■ **AIM OF THE EXERCISE**:
Scan the listing below for the word "changes" and copy every line where it occurs.

■ **SUPPLIED DATA**:

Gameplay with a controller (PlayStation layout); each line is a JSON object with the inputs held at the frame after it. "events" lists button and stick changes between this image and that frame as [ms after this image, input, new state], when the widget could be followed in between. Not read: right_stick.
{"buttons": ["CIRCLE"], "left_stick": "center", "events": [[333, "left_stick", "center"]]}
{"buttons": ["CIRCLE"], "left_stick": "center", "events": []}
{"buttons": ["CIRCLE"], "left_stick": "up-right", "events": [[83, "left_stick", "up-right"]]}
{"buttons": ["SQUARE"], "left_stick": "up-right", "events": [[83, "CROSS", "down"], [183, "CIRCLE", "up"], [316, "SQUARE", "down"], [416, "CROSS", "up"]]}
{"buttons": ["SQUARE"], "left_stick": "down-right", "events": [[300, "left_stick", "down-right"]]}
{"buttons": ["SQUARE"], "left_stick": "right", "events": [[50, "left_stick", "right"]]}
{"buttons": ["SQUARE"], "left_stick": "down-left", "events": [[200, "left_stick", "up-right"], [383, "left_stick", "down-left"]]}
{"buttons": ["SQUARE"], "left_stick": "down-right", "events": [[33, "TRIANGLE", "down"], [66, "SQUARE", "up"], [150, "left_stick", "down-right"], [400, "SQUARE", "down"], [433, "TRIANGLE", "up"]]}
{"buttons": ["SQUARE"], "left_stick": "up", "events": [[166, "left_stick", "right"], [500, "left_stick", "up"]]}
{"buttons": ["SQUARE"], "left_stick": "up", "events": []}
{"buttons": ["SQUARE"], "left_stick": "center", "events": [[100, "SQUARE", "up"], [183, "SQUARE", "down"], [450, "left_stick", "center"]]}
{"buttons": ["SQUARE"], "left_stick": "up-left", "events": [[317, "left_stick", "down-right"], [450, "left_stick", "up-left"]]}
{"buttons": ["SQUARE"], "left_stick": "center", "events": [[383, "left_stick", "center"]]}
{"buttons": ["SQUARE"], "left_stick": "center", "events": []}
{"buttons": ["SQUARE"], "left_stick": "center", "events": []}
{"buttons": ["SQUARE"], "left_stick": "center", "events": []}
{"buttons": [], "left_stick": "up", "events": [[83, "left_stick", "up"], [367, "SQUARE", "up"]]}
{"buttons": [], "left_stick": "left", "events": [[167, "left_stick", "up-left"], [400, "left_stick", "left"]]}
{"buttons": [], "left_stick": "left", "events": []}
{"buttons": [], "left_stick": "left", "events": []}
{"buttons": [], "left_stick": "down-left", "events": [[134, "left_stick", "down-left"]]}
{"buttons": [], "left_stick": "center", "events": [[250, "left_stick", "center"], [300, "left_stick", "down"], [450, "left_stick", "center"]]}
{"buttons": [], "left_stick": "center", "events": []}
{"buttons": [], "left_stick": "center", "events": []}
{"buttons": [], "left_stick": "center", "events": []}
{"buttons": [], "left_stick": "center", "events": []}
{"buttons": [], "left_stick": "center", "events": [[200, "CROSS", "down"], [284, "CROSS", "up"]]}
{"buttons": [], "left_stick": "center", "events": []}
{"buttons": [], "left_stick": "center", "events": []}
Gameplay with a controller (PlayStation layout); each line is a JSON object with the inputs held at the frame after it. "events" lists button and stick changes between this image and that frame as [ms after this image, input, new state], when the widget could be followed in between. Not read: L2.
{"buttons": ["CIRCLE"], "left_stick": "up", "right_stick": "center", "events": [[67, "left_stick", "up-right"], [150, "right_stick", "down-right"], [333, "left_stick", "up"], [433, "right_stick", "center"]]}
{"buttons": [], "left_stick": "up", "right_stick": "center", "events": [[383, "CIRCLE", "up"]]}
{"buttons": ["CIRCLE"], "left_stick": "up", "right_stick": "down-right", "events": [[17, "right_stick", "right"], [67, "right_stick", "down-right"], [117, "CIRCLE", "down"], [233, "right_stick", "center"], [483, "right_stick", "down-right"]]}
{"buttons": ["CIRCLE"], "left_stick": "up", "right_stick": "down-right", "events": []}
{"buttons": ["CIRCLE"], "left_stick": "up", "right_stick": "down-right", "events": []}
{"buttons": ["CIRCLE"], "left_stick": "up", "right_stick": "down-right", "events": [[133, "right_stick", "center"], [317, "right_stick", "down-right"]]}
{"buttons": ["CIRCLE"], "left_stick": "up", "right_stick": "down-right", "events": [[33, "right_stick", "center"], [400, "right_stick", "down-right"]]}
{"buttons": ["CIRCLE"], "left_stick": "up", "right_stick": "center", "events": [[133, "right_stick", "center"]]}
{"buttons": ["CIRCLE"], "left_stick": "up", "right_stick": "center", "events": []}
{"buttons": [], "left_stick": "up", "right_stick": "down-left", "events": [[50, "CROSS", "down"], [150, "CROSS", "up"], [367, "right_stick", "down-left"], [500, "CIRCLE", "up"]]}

■ **YOUR RESPONSE**:
Gameplay with a controller (PlayStation layout); each line is a JSON object with the inputs held at the frame after it. "events" lists button and stick changes between this image and that frame as [ms after this image, input, new state], when the widget could be followed in between. Not read: right_stick.
Gameplay with a controller (PlayStation layout); each line is a JSON object with the inputs held at the frame after it. "events" lists button and stick changes between this image and that frame as [ms after this image, input, new state], when the widget could be followed in between. Not read: L2.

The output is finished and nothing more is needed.